-- PROBLEM TO WORK ON --
Set down each line of the data below exactly as it stands, dropping the pictures.

-- DATA --
#####
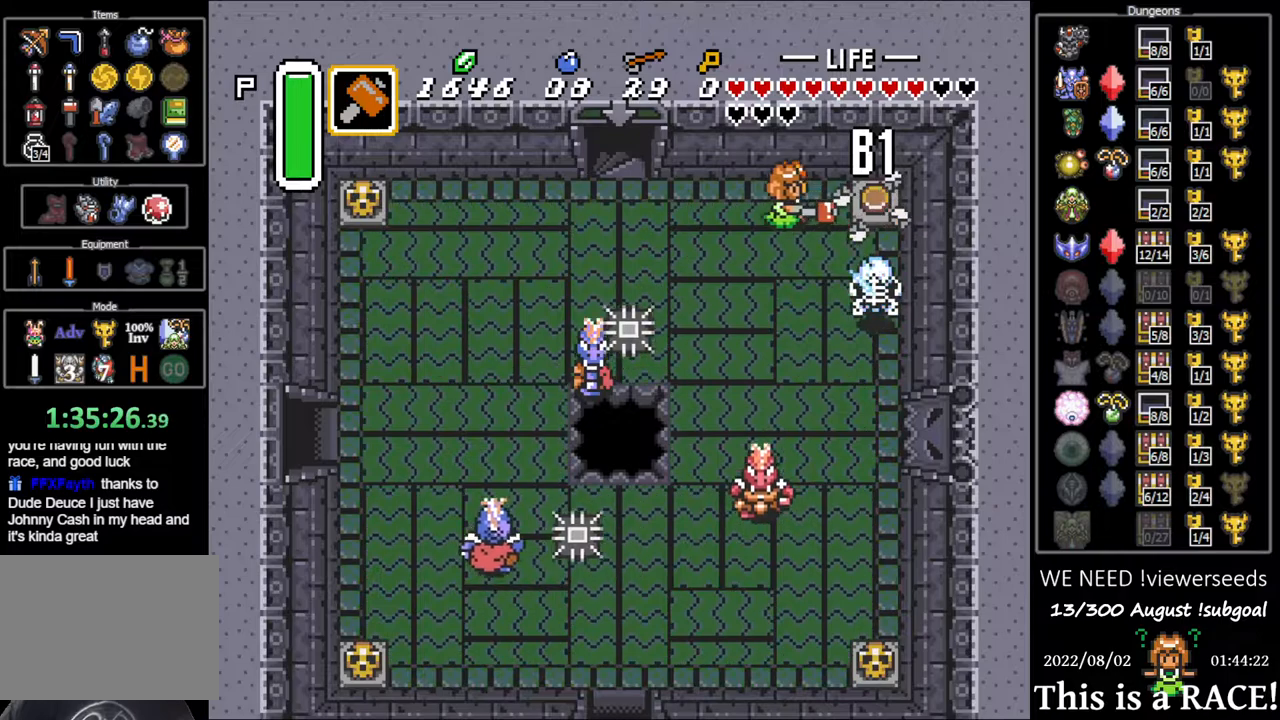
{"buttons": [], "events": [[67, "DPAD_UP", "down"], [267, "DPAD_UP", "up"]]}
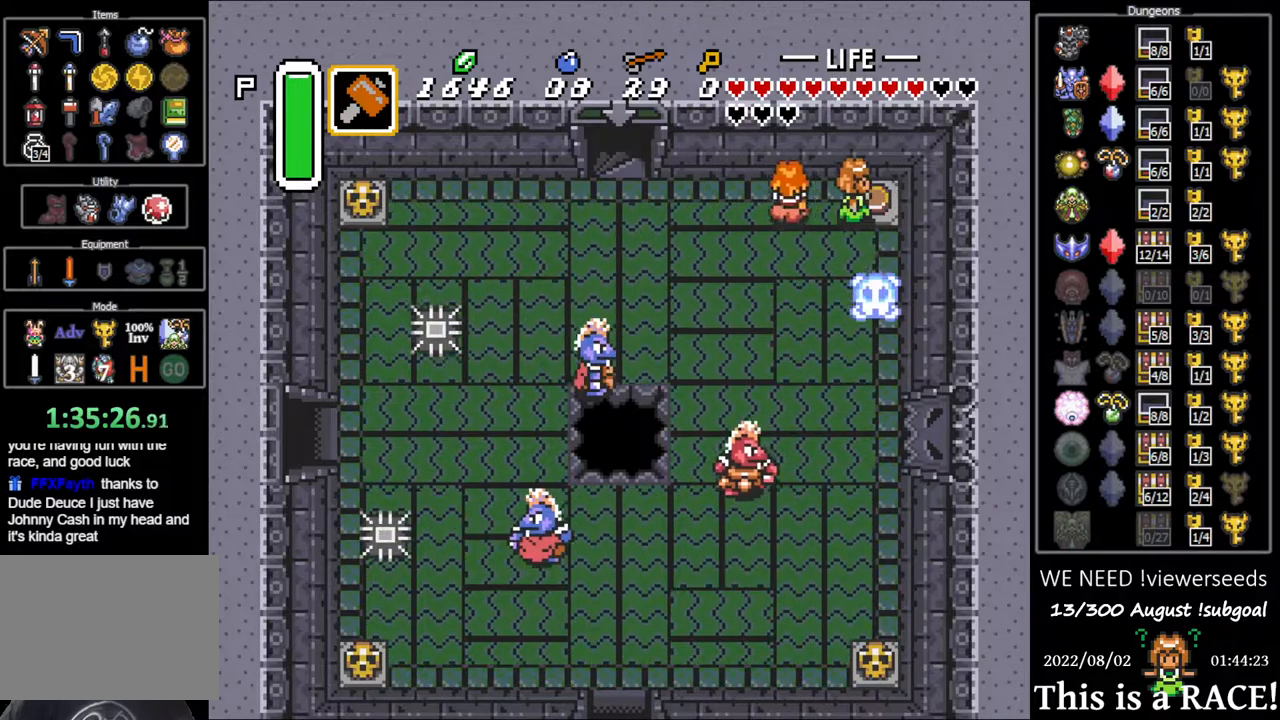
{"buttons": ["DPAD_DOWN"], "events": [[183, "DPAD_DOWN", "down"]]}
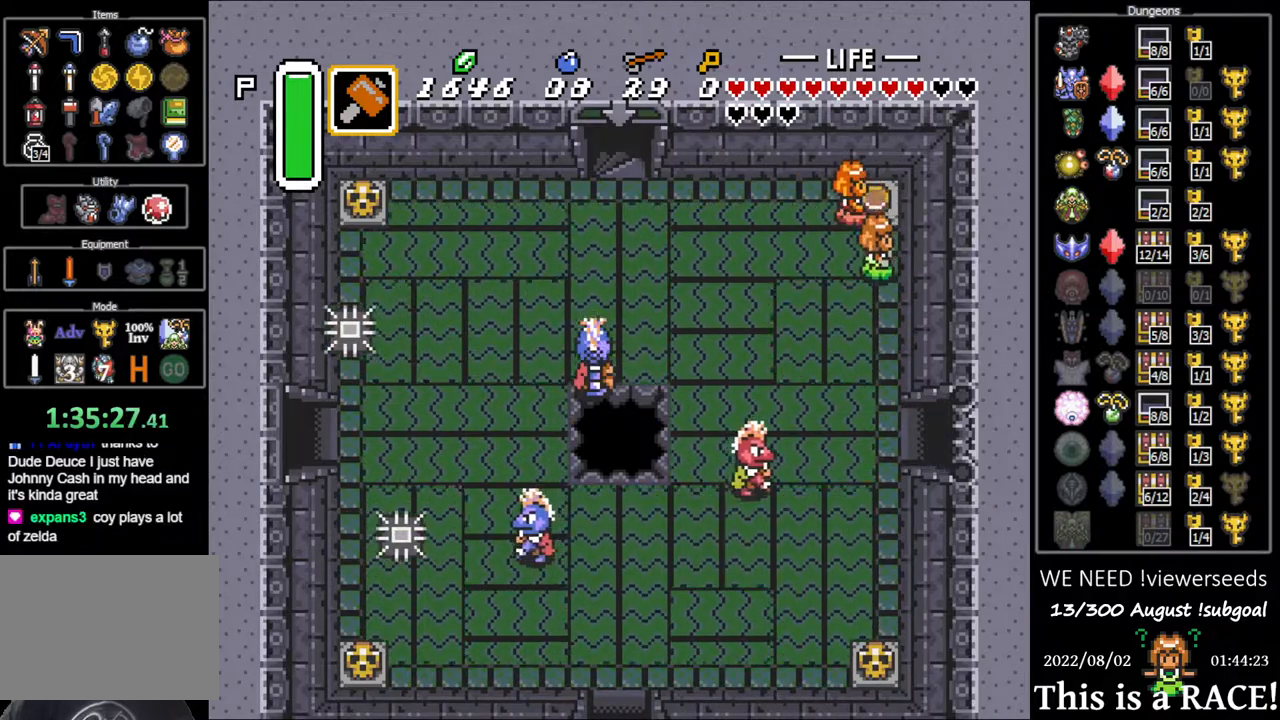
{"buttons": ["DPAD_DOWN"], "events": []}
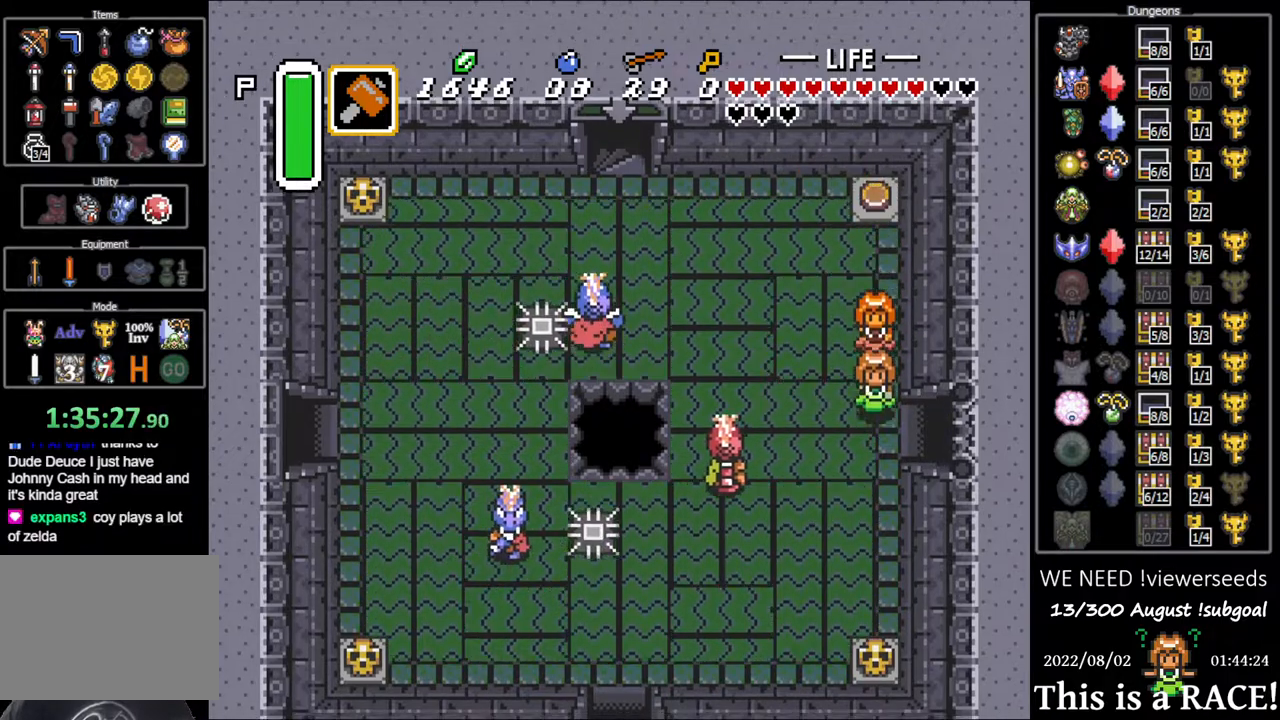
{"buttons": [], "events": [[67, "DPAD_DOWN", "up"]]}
#####
-- RESPONSE AREA --
{"buttons": [], "events": [[67, "DPAD_UP", "down"], [267, "DPAD_UP", "up"]]}
{"buttons": ["DPAD_DOWN"], "events": [[183, "DPAD_DOWN", "down"]]}
{"buttons": ["DPAD_DOWN"], "events": []}
{"buttons": [], "events": [[67, "DPAD_DOWN", "up"]]}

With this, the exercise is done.